▶ **EXERCISE DIRECTIONS**
Your answer should consist only of the lines below from the one with "a One‑Off Task" through the one with "The reality of", copied exactly.

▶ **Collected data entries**

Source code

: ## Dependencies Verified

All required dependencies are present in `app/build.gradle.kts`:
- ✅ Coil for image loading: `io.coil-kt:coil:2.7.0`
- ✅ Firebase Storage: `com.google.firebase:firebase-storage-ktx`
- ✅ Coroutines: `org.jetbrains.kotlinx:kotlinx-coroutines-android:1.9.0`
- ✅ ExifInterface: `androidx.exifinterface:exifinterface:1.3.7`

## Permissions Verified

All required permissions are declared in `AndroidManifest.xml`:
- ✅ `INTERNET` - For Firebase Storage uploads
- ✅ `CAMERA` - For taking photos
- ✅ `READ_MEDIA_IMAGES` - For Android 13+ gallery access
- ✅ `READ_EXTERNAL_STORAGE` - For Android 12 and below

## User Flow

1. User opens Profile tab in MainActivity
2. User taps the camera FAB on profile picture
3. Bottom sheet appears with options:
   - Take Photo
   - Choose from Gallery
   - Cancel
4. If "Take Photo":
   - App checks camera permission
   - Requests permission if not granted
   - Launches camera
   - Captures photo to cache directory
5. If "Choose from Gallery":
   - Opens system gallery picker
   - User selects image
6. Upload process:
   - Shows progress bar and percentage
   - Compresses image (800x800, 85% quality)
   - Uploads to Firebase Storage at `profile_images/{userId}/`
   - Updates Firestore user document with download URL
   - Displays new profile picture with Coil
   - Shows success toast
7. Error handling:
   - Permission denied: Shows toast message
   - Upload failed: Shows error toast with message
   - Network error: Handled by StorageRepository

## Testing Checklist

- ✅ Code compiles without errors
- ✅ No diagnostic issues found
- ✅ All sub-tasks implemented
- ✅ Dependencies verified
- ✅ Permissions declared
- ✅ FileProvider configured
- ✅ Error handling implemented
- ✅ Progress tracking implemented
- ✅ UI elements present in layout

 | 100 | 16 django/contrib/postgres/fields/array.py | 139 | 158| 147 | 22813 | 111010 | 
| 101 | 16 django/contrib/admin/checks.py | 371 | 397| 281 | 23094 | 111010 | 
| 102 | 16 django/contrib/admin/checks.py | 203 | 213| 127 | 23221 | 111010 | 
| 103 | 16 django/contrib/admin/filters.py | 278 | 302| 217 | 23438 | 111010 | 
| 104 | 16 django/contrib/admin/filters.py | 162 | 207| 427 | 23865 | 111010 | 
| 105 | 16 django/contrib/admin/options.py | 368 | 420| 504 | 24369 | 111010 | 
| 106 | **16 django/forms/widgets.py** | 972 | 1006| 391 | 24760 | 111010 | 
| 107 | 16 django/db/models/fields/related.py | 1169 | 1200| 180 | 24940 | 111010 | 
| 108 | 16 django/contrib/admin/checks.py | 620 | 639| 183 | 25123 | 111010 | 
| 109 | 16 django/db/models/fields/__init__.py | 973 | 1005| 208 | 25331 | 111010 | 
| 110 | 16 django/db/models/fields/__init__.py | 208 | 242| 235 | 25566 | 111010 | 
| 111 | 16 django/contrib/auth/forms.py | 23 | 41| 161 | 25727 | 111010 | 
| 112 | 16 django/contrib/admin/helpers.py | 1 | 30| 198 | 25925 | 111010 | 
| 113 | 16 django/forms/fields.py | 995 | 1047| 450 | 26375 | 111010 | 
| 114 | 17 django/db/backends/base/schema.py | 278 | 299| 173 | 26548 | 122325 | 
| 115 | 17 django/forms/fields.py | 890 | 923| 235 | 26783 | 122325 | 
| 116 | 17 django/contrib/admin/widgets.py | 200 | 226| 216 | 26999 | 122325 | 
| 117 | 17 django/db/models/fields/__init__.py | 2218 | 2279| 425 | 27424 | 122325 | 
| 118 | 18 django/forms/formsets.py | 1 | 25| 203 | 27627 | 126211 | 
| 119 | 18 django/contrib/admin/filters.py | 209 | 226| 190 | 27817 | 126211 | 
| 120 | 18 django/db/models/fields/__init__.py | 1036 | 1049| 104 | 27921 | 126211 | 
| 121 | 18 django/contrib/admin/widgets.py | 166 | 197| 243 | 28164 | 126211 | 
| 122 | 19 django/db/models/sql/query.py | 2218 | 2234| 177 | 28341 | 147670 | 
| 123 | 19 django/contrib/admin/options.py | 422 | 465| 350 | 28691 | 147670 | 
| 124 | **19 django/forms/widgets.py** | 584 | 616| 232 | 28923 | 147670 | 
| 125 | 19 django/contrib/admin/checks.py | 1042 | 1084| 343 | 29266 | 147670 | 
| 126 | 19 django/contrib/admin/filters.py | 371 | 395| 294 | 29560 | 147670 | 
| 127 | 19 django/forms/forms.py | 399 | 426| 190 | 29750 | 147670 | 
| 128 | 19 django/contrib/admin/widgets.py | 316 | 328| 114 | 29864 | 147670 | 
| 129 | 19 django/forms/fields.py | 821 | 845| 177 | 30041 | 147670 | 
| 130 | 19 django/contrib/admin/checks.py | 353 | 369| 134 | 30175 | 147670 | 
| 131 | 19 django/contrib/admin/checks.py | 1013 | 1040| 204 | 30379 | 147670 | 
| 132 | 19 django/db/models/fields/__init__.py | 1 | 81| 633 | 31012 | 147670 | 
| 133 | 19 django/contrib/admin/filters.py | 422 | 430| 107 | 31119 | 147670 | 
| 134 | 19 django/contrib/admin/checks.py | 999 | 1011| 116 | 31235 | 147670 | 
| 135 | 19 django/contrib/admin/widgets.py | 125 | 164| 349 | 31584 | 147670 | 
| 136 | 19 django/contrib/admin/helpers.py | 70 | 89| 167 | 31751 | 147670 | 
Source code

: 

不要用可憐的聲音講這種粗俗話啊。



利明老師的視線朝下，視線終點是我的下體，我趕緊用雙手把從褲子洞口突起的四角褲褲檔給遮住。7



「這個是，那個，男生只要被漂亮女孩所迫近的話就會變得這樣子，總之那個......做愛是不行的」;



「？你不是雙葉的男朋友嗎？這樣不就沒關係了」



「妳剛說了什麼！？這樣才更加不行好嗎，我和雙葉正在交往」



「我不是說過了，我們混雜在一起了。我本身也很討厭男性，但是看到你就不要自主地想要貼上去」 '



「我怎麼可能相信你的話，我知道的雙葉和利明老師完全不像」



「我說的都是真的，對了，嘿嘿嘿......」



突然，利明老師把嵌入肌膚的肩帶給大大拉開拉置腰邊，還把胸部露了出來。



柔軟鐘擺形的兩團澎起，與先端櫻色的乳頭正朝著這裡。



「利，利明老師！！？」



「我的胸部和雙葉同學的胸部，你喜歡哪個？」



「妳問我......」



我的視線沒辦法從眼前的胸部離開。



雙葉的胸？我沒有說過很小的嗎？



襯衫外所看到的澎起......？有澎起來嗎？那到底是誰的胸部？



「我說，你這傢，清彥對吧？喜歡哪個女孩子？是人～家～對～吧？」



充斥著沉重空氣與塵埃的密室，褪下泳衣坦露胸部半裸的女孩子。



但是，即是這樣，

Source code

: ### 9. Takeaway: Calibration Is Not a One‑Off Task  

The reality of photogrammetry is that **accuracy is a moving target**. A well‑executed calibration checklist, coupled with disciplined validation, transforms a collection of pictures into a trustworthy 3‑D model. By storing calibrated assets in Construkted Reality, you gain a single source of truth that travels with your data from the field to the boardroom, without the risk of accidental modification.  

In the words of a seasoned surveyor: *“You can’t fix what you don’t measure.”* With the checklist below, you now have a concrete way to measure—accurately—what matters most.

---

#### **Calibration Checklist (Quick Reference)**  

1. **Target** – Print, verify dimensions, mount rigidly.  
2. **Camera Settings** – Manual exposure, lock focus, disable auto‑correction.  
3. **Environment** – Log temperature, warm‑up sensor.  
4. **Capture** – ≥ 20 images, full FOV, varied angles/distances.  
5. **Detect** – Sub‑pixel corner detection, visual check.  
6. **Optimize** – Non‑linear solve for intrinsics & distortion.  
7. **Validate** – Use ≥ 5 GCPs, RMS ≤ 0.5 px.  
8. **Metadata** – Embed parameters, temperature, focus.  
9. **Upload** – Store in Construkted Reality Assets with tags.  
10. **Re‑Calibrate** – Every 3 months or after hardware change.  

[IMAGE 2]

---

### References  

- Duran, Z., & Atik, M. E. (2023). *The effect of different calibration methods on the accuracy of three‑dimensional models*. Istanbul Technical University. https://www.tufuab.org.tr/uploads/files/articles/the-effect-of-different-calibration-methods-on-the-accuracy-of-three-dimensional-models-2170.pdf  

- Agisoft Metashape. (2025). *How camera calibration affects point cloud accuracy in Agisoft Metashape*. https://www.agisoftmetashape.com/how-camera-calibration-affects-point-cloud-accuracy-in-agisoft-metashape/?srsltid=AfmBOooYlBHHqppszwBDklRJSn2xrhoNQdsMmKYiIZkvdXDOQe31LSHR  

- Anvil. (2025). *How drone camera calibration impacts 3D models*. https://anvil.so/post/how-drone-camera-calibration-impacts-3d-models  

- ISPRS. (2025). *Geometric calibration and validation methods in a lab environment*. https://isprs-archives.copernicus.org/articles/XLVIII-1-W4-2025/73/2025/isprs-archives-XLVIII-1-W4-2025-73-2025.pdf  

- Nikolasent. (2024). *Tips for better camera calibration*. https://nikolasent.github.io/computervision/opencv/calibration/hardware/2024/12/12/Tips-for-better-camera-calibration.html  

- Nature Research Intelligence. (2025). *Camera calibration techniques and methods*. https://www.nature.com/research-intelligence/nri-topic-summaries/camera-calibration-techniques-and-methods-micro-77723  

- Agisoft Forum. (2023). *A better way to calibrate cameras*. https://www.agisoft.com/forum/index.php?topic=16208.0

▶ **RESULT OF THE TASK**
: ### 9. Takeaway: Calibration Is Not a One‑Off Task  

The reality of photogrammetry is that **accuracy is a moving target**. A well‑executed calibration checklist, coupled with disciplined validation, transforms a collection of pictures into a trustworthy 3‑D model. By storing calibrated assets in Construkted Reality, you gain a single source of truth that travels with your data from the field to the boardroom, without the risk of accidental modification.  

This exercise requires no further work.